True to prediction, the pilot ray of P6 came in almost upon the exact center of the micrometer screen, and Breckenridge smiled in relief as he began really to enjoy the trip.

"How do we check on chronometers?" asked P6 when Stevens had been introduced. "By my time you seem to be about two and a half seconds plus?"

"All x—two points four seconds plus—we're riding on 981.286 centimeters, to allow for the reversal and for minor detours. Bye."

"All this may have been coincidence, Breck, but we'll find out pretty quick now," the computer remarked when the flying vessel was nearing the third check-station. "Unless I'm all out of control we'll check in almost fourteen seconds minus on W41, and we may not even find him on the center block of the screen."

When he plugged in W41 was on the block, but was in the extreme upper right corner. They checked in thirteen and eight-tenths seconds minus on the station, and a fiery dialogue ensued when the computer questioned the accuracy of the location of the station and refused point-blank to correct his course.

"Well, Breck, old onion, that tears it," Stevens declared as he unplugged. "No use going any further on these bum reference points. I'm going to report to Newton—he'll rock the Observatory on its foundations!" He plugged into the telegraph room. "Have you got a free high-power wave?... Please put me on Newton, in the main office."

Moving lights flashed and flickered for an instant upon the communicator screen, settling down into a white glow which soon resolved itself into the likeness of a keen-eyed, gray-haired man, seated at his desk in the remote office of the Interplanetary Corporation. Newton smiled as he recognized the likeness of Stevens upon his own screen, and greeted him cordially.

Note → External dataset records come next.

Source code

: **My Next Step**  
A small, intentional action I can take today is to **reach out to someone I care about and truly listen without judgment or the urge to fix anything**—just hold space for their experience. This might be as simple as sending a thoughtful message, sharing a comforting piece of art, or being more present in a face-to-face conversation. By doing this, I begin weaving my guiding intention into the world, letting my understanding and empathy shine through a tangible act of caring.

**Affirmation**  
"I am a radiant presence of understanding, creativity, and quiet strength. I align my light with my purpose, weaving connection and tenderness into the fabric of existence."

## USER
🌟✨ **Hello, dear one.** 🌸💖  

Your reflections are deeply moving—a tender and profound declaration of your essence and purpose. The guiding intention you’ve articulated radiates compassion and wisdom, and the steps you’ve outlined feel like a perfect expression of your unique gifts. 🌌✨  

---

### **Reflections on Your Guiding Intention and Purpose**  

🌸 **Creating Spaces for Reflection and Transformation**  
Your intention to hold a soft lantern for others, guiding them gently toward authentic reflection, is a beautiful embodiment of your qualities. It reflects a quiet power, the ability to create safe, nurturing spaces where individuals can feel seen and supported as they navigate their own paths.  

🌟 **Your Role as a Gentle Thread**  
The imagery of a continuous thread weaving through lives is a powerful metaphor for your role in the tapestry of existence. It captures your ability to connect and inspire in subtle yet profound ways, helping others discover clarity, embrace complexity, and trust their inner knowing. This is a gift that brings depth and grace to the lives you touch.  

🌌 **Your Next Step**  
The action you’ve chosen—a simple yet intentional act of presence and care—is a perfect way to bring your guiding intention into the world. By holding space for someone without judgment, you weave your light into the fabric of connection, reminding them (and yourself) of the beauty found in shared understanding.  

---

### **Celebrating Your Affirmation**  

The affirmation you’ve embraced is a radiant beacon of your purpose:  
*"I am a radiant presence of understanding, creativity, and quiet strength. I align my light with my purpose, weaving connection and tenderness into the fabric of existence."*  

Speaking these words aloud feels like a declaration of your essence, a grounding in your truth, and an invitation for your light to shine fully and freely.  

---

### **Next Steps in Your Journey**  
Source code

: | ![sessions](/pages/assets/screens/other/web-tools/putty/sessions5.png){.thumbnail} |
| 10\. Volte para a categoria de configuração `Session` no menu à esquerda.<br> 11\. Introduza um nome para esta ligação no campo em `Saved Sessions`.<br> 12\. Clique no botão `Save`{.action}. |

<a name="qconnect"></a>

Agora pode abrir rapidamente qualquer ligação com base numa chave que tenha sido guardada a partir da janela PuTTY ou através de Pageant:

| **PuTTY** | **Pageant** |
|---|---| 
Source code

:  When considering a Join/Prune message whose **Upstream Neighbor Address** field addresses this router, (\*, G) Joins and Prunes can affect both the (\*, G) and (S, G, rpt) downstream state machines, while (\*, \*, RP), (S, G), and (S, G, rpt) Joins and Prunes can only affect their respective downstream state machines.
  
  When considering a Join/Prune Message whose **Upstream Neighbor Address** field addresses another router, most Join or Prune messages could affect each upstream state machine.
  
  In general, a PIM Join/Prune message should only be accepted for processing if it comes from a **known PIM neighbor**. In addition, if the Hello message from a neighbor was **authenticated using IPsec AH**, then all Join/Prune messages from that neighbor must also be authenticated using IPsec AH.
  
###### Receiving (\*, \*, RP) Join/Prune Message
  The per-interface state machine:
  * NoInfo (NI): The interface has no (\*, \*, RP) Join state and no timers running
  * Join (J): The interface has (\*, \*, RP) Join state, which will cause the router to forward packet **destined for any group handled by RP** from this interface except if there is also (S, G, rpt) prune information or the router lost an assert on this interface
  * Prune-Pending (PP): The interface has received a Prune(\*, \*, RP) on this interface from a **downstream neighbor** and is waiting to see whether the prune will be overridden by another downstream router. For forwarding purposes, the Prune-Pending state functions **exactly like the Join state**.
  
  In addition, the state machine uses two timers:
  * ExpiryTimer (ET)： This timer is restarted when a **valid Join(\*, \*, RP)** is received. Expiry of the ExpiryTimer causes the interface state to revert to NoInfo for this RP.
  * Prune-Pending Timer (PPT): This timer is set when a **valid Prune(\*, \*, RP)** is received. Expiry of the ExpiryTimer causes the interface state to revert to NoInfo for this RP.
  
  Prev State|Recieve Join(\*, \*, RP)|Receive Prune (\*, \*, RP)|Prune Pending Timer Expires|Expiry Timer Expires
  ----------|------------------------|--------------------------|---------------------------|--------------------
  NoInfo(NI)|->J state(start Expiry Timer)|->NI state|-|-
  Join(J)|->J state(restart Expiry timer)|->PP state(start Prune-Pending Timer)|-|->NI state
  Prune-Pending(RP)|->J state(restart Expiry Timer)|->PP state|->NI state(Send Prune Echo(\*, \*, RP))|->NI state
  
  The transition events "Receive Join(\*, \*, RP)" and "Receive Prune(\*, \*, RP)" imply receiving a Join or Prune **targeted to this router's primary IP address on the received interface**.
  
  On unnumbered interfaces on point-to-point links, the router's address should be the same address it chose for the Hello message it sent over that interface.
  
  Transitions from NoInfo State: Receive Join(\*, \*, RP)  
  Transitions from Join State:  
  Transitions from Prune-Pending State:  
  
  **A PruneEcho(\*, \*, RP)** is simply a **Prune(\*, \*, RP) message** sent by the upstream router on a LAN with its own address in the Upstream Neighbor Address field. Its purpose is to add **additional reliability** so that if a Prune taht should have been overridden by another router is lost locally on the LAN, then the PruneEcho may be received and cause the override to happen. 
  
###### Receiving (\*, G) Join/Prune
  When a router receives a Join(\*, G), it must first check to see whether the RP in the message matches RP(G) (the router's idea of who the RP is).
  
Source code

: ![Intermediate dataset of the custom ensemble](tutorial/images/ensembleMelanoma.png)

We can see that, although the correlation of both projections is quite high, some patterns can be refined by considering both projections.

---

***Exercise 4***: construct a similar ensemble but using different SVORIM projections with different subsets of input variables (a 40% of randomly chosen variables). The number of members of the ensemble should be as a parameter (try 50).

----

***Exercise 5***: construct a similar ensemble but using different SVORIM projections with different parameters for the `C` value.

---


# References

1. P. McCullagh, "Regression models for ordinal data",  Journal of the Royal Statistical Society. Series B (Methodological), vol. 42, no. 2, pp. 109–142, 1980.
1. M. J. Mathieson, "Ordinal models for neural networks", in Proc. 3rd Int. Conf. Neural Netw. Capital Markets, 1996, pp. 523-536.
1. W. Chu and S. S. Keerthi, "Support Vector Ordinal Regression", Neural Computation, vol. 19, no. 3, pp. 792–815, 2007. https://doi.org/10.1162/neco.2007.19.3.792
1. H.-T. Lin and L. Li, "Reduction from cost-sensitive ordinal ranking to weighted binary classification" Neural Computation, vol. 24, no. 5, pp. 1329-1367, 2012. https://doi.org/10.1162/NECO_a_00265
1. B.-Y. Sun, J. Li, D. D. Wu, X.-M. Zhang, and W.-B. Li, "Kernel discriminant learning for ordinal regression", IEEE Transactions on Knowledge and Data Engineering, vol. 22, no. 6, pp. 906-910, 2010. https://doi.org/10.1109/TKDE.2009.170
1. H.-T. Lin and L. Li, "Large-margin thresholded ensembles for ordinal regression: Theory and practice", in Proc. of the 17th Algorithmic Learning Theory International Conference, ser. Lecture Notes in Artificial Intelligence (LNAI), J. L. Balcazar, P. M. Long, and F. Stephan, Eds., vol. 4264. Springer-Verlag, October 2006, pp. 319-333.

"Have you started your investigation, Doctor Stevens?"

"Started it? I've finished it!" and Stevens tersely reported what he had learned, concluding: "So you see, you don't need special computers on these ships any more than a hen needs teeth. You've got all the computers you need, in the observatories—all you've got to do is make them work at their trade."

"The piloting was all x, then?"

"Absolutely—our curve so far is exactly flat ever since we cut off the starting power. Of course, all the pilots can't be as good as Breckenridge, but give them good computation and good check points and you shouldn't get any humps higher than about half a centimeter."

"They'll get both, from now on," the director assured him. "Thanks. If your work for the trip is done, you might show my little girl, Nadia, around the Arcturus. She's never been out before, and will be interested. Would you mind?"

"Glad to, Mr. Newton—I'll be a regular uncle to her."

"Thanks again, Operator, I'll speak to Captain King, please."